On se tue vraiment pour être sûr que nos pédales aient un son cool, et pas uniquement sur des guitares, mais aussi sur des basses, des synthés, des batteries… Beaucoup de gens nous demandent si l’on a des pédales optimisées pour les synthés… Les gens ne connaissent pas vraiment la partie technique des choses, ils ne savent pas que se servir d’une pédale de guitare sur une basse ne les conduira pas en enfer. Bon, certaines vont donner un son de merde, mais un tas de pédales pour guitare donnent aussi un son pourri sur une guitare. Ce qui nous branche vraiment, c’est la polyvalence de nos pédales, et je suis vraiment excité quand j’apprends que les gens se servent de nos pédales pour des trucs auxquels on n’avait même pas pensé.
Votre succès est à l’origine de toute une vague de fabricants de pédales DIY aux USA.
Ouais, c’est super. Mais on verra si ça dure avec le temps. Il y a beaucoup de choses sur le marché, et il faut faire le tri. Mais pour l’instant, ça va. Pour moi la musique n’entre même plus en considération, aujourd’hui on dirait que chaque putain d’être humain sort un album. J’ai beaucoup d’amis qui se plaignent de ça. C’est devenu vraiment dur d’écouter de la bonne musique parce qu’il y a trop de gens qui envahissent le marché avec des choses médiocres. Je ne crois pas que ce soit encore le cas pour les pédales.
Quelles sont les difficultés que l’on rencontre lorsqu’on lance un business comme Death By Audio ?
À peu près les mêmes que dans n’importe quel autre business. Respecter les commandes est un gros challenge. On est souvent débordés et on doit parfois trouver des combines improbables pour s’en sortir. De toute façon, on ne va jamais faire d’énormes bénéfices avec ça, on veut juste pouvoir payer nos loyers et bouffer. Nos produits sont tous fabriqués aux États-Unis ce qui est devenu assez rare. À un moment, c’était un truc dont j’étais très fier, mais aujourd’hui ça aurait plutôt tendance à me frustrer un peu, parce que je réalise que les gens qui achètent nos pédales n’en ont finalement rien à foutre.

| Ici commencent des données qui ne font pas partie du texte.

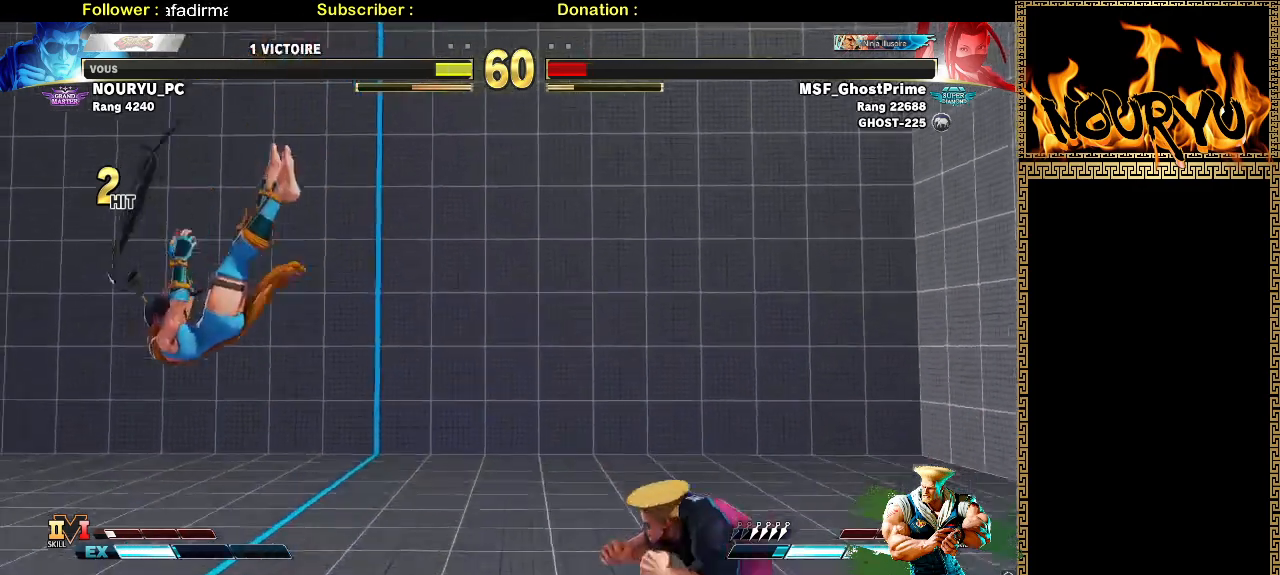
{"buttons": ["SQUARE"], "left_stick": "down", "events": [[467, "SQUARE", "down"], [500, "left_stick", "down"]]}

Les gens veulent de la qualité, mais ils veulent aussi dépenser le moins possible, ce qui me gonfle assez. Bon ok, on vit tous dans le même monde et mon putain d’iPhone qui n’a pas été fabriqué en Utah… Mais on essaie vraiment de se battre du point de vue éthique parce que ce serait facile pour nous de faire grossir notre business en fermant les yeux sur ce genre de trucs. On a d’ailleurs hésité à un moment, mais la qualité du matos était, pour nous, bien plus importante que l’argent. Par exemple, notre pote Ty Segall utilise notre pédale Fuzz War et, il y a deux ans environ, il l’a cassée en plein milieu d’une tournée. Il nous a acheté une Big Muff en remplacement, et entre le moment où il a cassé la Fuzz War et celui où il nous a acheté une Big Muff, il a cassé trois Big Muff de marques concurrentes. Perso, je préfère dépenser 150 dollars d’un coup et être tranquille, plutôt que de casquer 50 dollars chaque mois, mais j’ai souvent l’impression d’être le seul à penser comme ça.
Vous avez fini par réparer la Fuzz War de Ty Segall ?
Oui oui, évidemment, et je ne sais pas si je dois vraiment mettre l’accent là-dessus vu notre emploi du temps, mais on répare chacune de vos pédales si elles cassent. Peu importe la raison. On ne vous posera jamais de questions là-dessus. J’ai même réparé des pédales qui avaient été plongées dans l’eau. Je ne sais pas si les gens savent que nous faisons ça. J’ai lu des trucs sur des forums, des mecs hyper énervés : « Nique Death By Audio, leur matos est pourri et ils ne m’ont même pas réparé cette pédale de merde que je leur ai acheté ». Et je suis là à me demander : « Est-ce que ce type m’a envoyé ne serait-ce qu’un email ? » Parce que s’il l’avait fait, j’aurais été plus que content de lui réparer sa pédale. C’est un truc qui nous tient à cœur. J’aimerais vivre dans un monde où tout serait garanti à vie.
Si ce n’est pas ultra-secret, vous avez un nouveau modèle en prévision ?
On vient juste d’annoncer la Ghost Delay. En gros, ce sont trois pédales de delay assemblées, et tu peux contrôler les retours sur chacune des trois. Il y a aussi une sortie auxiliaire qui créé ce très bon champ stéréo. Elle devrait être dispo début décembre.